The aerospace and defense (A&D) project we work are different from IT projects for several reasons:
- Mission - there is usually a clear cut mission? Fly to Mars, build and fly some kind of machine, build some kind of software that flies or works on the ground processing data from flying machines. This "Concept of Operations" approach to defining the mission, along with the Statement of Objectives, the Mission Description and other "descriptions" of what done looks like are the shared communications between user and supplier.
- Firm Fixed Price Plus Fee (FFPPF) - many contracts today are semi-fixed price. The control of funds is a critical success factor. Incentives for performance is common.
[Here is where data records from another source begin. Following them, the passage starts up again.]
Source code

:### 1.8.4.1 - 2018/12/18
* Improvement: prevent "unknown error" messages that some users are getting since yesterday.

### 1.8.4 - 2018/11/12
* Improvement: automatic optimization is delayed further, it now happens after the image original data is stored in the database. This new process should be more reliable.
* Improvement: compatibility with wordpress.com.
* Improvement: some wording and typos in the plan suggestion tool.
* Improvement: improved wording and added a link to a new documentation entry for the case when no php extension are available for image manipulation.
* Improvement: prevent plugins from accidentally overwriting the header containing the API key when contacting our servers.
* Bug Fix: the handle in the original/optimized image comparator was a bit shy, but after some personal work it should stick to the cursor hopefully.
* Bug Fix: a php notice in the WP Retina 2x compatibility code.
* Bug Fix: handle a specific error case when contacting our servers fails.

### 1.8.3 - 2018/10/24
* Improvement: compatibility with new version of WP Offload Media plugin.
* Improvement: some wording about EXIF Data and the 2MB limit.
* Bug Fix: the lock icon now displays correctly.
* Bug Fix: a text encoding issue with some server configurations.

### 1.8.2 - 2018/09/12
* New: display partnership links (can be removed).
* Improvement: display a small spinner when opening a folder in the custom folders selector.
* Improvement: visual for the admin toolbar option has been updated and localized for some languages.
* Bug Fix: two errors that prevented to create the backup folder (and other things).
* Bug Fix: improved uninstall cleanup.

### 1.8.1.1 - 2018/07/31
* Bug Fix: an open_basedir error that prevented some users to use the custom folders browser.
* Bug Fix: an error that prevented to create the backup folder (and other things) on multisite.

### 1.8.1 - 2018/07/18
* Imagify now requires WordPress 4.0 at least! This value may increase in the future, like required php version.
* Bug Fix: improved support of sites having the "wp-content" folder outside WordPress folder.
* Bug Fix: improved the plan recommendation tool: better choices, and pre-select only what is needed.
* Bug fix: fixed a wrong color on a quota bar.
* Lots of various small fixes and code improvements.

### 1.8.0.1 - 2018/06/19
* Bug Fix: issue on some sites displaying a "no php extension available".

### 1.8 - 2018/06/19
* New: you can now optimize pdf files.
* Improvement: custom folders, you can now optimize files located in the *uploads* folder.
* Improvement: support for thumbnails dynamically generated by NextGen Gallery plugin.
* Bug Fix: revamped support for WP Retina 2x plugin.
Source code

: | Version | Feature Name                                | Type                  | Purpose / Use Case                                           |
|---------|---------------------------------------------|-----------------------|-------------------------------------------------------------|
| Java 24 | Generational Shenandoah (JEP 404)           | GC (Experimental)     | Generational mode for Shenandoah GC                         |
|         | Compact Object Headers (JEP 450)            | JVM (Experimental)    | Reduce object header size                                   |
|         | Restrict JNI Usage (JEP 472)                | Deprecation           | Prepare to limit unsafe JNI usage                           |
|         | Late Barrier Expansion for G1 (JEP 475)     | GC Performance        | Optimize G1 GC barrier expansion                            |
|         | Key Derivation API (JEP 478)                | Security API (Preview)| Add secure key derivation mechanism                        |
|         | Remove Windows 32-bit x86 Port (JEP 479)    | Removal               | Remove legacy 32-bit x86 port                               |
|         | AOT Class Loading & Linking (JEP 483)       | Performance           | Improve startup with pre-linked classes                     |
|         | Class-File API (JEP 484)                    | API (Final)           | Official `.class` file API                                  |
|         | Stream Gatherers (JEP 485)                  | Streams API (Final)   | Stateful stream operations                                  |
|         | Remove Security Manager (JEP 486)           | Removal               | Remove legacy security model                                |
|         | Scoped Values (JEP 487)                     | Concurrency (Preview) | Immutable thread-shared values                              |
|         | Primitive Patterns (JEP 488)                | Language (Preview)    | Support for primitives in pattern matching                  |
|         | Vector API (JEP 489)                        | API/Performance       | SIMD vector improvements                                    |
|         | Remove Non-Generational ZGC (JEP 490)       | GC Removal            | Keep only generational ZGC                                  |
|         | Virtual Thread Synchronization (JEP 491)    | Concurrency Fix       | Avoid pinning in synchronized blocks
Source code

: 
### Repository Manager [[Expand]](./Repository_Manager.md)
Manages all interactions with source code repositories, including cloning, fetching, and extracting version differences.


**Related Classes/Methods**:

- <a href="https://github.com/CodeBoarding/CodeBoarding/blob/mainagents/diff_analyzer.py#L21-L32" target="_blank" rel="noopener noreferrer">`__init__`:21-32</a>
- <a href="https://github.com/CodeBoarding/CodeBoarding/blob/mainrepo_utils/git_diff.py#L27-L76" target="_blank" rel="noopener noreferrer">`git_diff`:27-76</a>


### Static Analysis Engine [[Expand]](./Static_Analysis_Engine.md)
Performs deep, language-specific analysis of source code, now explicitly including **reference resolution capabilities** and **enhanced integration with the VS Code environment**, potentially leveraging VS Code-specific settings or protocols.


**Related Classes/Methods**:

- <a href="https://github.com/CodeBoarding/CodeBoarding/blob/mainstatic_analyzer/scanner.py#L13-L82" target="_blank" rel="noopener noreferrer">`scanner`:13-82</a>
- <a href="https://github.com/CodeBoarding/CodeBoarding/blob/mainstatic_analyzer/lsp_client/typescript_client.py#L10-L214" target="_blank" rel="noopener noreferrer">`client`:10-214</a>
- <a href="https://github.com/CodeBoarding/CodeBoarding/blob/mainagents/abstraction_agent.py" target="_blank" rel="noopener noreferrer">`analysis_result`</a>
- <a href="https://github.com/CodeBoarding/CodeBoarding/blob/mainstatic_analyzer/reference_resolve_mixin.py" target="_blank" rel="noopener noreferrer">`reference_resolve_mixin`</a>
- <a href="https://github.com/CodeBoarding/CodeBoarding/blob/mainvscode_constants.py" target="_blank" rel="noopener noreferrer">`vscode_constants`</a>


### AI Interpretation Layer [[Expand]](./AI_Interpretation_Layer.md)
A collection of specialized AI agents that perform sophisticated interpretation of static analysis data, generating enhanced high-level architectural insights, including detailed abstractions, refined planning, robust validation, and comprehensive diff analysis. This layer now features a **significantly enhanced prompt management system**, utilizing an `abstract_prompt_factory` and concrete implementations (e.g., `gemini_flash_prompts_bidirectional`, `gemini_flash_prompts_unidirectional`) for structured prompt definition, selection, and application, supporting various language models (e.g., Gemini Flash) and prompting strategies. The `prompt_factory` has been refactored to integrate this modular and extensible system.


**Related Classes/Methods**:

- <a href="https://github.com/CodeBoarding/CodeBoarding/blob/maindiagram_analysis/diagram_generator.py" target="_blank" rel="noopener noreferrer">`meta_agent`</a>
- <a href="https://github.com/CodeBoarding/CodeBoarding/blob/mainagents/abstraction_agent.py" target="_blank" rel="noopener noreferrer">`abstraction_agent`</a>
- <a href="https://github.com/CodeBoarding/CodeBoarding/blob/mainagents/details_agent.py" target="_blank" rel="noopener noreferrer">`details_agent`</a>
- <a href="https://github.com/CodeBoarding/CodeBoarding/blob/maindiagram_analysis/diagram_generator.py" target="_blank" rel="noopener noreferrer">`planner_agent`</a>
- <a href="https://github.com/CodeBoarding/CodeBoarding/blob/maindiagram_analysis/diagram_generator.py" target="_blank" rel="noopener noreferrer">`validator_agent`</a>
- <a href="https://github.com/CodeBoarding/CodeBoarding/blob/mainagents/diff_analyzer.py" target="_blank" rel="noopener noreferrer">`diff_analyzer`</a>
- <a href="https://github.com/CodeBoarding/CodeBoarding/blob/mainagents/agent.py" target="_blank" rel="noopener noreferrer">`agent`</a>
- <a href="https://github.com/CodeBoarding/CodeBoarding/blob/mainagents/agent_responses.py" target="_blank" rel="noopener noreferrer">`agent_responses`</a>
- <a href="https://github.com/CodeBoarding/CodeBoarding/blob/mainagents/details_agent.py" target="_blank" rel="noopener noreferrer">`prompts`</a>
Technical Performance Measures along with Testable Requirements are the starting points for a conversation about "what are the units of measure of success?"
- Safety and Mission Assurance - with expensive machines comes expensive failures. At worst people die. At best they almost die. The concept that a separate, independent, informed observer that asks the question - "will this thing actually work when it's done?" is the starting point of Mission Assurance.
- Systems Engineering - the systems engineering paradigm is the basis of A&D projects. It starts with requirements allocation and ends with end-to-end integration testing. Along the way is interface management, trade studies and lots and lots of conversations about the behavior of the "system."
- Accountability to the end customer - the war fighter, astronaut, ship's captain, ... are all customers. The providers are accountable to the users.
So what's missing from the typical IT "train wreck" we see in enterprise development? Ask if any of the above are present in any form? They don't have to be full DoD compliant. Just some form, any form.